* _What to work on_:
Copy out every record below exactly as written, but leave out any pictures.

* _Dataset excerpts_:
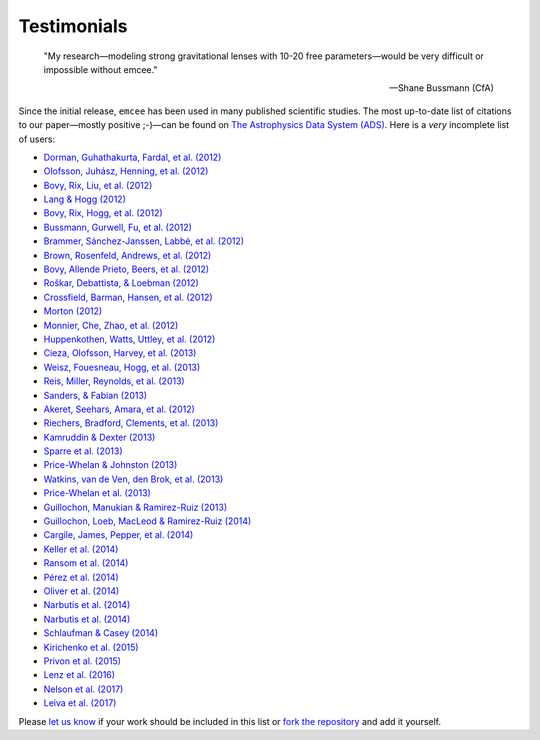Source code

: .. _testimonials:

Testimonials
------------

    "My research—modeling strong gravitational lenses with 10-20 free
    parameters—would be very difficult or impossible without emcee."

    -- Shane Bussmann (CfA)

Since the initial release, ``emcee`` has been used in many published
scientific studies.
The most up-to-date list of citations to our paper—mostly positive ;-)—can be
found on `The Astrophysics Data System (ADS)
<https://ui.adsabs.harvard.edu/abs/2013PASP..125..306F/citations>`_.
Here is a *very* incomplete list of users:

* `Dorman, Guhathakurta, Fardal, et al. (2012)
  <https://arxiv.org/abs/1204.4455>`_
* `Olofsson, Juhász, Henning, et al. (2012)
  <https://arxiv.org/abs/1204.2374>`_
* `Bovy, Rix, Liu, et al. (2012) <https://arxiv.org/abs/1111.1724>`_
* `Lang & Hogg (2012) <https://arxiv.org/abs/1103.6038>`_
* `Bovy, Rix, Hogg, et al. (2012) <https://arxiv.org/abs/1202.2819>`_
* `Bussmann, Gurwell, Fu, et al. (2012) <https://arxiv.org/abs/1207.2724>`_
* `Brammer, Sánchez-Janssen, Labbé, et al. (2012)
  <https://arxiv.org/abs/1207.3795>`_
* `Brown, Rosenfeld, Andrews, et al. (2012)
  <https://arxiv.org/abs/1209.1641>`_
* `Bovy, Allende Prieto, Beers, et al. (2012)
  <https://arxiv.org/abs/1209.0759>`_
* `Roškar, Debattista, & Loebman (2012)
  <https://arxiv.org/abs/1211.1982>`_
* `Crossfield, Barman, Hansen, et al. (2012)
  <https://arxiv.org/abs/1210.4836>`_
* `Morton (2012) <https://arxiv.org/abs/1206.1568>`_
* `Monnier, Che, Zhao, et al. (2012) <https://arxiv.org/abs/1211.6055>`_
* `Huppenkothen, Watts, Uttley, et al. (2012)
  <https://arxiv.org/abs/1212.1011>`_
* `Cieza, Olofsson, Harvey, et al. (2013) <https://arxiv.org/abs/1211.4510>`_
* `Weisz, Fouesneau, Hogg, et al. (2013) <https://arxiv.org/abs/1211.6105>`_
* `Reis, Miller, Reynolds, et al. (2013) <https://arxiv.org/abs/1208.3277>`_
* `Sanders, & Fabian (2013) <https://arxiv.org/abs/1212.1259>`_
* `Akeret, Seehars, Amara, et al. (2012) <https://arxiv.org/abs/1212.1721>`_
* `Riechers, Bradford, Clements, et al. (2013)
  <https://arxiv.org/abs/1304.4256>`_
* `Kamruddin & Dexter (2013) <https://arxiv.org/abs/1306.3226>`_
* `Sparre et al. (2013) <https://arxiv.org/abs/1309.2940>`_
* `Price-Whelan & Johnston (2013) <https://arxiv.org/abs/1308.2670>`_
* `Watkins, van de Ven, den Brok, et al. (2013) <https://arxiv.org/abs/1308.4789>`_
* `Price-Whelan et al. (2013) <https://arxiv.org/abs/1311.3683>`_
* `Guillochon, Manukian & Ramirez-Ruiz (2013) <https://arxiv.org/abs/1304.6397>`_
* `Guillochon, Loeb, MacLeod & Ramirez-Ruiz (2014) <https://arxiv.org/abs/1401.2990>`_
* `Cargile, James, Pepper, et al. (2014) <https://arxiv.org/abs/1312.3946>`_
* `Keller et al. (2014) <https://arxiv.org/abs/1402.1517>`_
* `Ransom et al. (2014) <https://arxiv.org/abs/1401.0535>`_
* `Pérez et al. (2014) <https://arxiv.org/abs/1402.0832>`_
* `Oliver et al. (2014) <http://dx.doi.org/10.1063/1.4866813>`_
* `Narbutis et al. (2014) <https://arxiv.org/abs/1410.2514>`_
* `Narbutis et al. (2014) <https://arxiv.org/abs/1410.2521>`_
* `Schlaufman & Casey (2014) <https://arxiv.org/abs/1409.4775>`_
* `Kirichenko et al. (2015) <https://arxiv.org/abs/1501.04594>`_
* `Privon et al. (2015) <https://ui.adsabs.harvard.edu/abs/2015ApJ...814...39P>`_
* `Lenz et al. (2016) <https://ui.adsabs.harvard.edu/abs/2016A%26A...586A.121L>`_
* `Nelson et al. (2017) <https://github.com/refnx/refnx>`_
* `Leiva et al. (2017) <http://dx.doi.org/10.3847/1538-3881/aa8956>`_

Please `let us know <mailto:danfm@nyu.edu>`_ if your work should be included
in this list or `fork the repository <https://github.com/dfm/emcee>`_ and add
it yourself.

* _Result of this exercise_:
Source code

: .. _testimonials:

Testimonials
------------

    "My research—modeling strong gravitational lenses with 10-20 free
    parameters—would be very difficult or impossible without emcee."

    -- Shane Bussmann (CfA)

Since the initial release, ``emcee`` has been used in many published
scientific studies.
The most up-to-date list of citations to our paper—mostly positive ;-)—can be
found on `The Astrophysics Data System (ADS)
<https://ui.adsabs.harvard.edu/abs/2013PASP..125..306F/citations>`_.
Here is a *very* incomplete list of users:

* `Dorman, Guhathakurta, Fardal, et al. (2012)
  <https://arxiv.org/abs/1204.4455>`_
* `Olofsson, Juhász, Henning, et al. (2012)
  <https://arxiv.org/abs/1204.2374>`_
* `Bovy, Rix, Liu, et al. (2012) <https://arxiv.org/abs/1111.1724>`_
* `Lang & Hogg (2012) <https://arxiv.org/abs/1103.6038>`_
* `Bovy, Rix, Hogg, et al. (2012) <https://arxiv.org/abs/1202.2819>`_
* `Bussmann, Gurwell, Fu, et al. (2012) <https://arxiv.org/abs/1207.2724>`_
* `Brammer, Sánchez-Janssen, Labbé, et al. (2012)
  <https://arxiv.org/abs/1207.3795>`_
* `Brown, Rosenfeld, Andrews, et al. (2012)
  <https://arxiv.org/abs/1209.1641>`_
* `Bovy, Allende Prieto, Beers, et al. (2012)
  <https://arxiv.org/abs/1209.0759>`_
* `Roškar, Debattista, & Loebman (2012)
  <https://arxiv.org/abs/1211.1982>`_
* `Crossfield, Barman, Hansen, et al. (2012)
  <https://arxiv.org/abs/1210.4836>`_
* `Morton (2012) <https://arxiv.org/abs/1206.1568>`_
* `Monnier, Che, Zhao, et al. (2012) <https://arxiv.org/abs/1211.6055>`_
* `Huppenkothen, Watts, Uttley, et al. (2012)
  <https://arxiv.org/abs/1212.1011>`_
* `Cieza, Olofsson, Harvey, et al. (2013) <https://arxiv.org/abs/1211.4510>`_
* `Weisz, Fouesneau, Hogg, et al. (2013) <https://arxiv.org/abs/1211.6105>`_
* `Reis, Miller, Reynolds, et al. (2013) <https://arxiv.org/abs/1208.3277>`_
* `Sanders, & Fabian (2013) <https://arxiv.org/abs/1212.1259>`_
* `Akeret, Seehars, Amara, et al. (2012) <https://arxiv.org/abs/1212.1721>`_
* `Riechers, Bradford, Clements, et al. (2013)
  <https://arxiv.org/abs/1304.4256>`_
* `Kamruddin & Dexter (2013) <https://arxiv.org/abs/1306.3226>`_
* `Sparre et al. (2013) <https://arxiv.org/abs/1309.2940>`_
* `Price-Whelan & Johnston (2013) <https://arxiv.org/abs/1308.2670>`_
* `Watkins, van de Ven, den Brok, et al. (2013) <https://arxiv.org/abs/1308.4789>`_
* `Price-Whelan et al. (2013) <https://arxiv.org/abs/1311.3683>`_
* `Guillochon, Manukian & Ramirez-Ruiz (2013) <https://arxiv.org/abs/1304.6397>`_
* `Guillochon, Loeb, MacLeod & Ramirez-Ruiz (2014) <https://arxiv.org/abs/1401.2990>`_
* `Cargile, James, Pepper, et al. (2014) <https://arxiv.org/abs/1312.3946>`_
* `Keller et al. (2014) <https://arxiv.org/abs/1402.1517>`_
* `Ransom et al. (2014) <https://arxiv.org/abs/1401.0535>`_
* `Pérez et al. (2014) <https://arxiv.org/abs/1402.0832>`_
* `Oliver et al. (2014) <http://dx.doi.org/10.1063/1.4866813>`_
* `Narbutis et al. (2014) <https://arxiv.org/abs/1410.2514>`_
* `Narbutis et al. (2014) <https://arxiv.org/abs/1410.2521>`_
* `Schlaufman & Casey (2014) <https://arxiv.org/abs/1409.4775>`_
* `Kirichenko et al. (2015) <https://arxiv.org/abs/1501.04594>`_
* `Privon et al. (2015) <https://ui.adsabs.harvard.edu/abs/2015ApJ...814...39P>`_
* `Lenz et al. (2016) <https://ui.adsabs.harvard.edu/abs/2016A%26A...586A.121L>`_
* `Nelson et al. (2017) <https://github.com/refnx/refnx>`_
* `Leiva et al. (2017) <http://dx.doi.org/10.3847/1538-3881/aa8956>`_

Please `let us know <mailto:danfm@nyu.edu>`_ if your work should be included
in this list or `fork the repository <https://github.com/dfm/emcee>`_ and add
it yourself.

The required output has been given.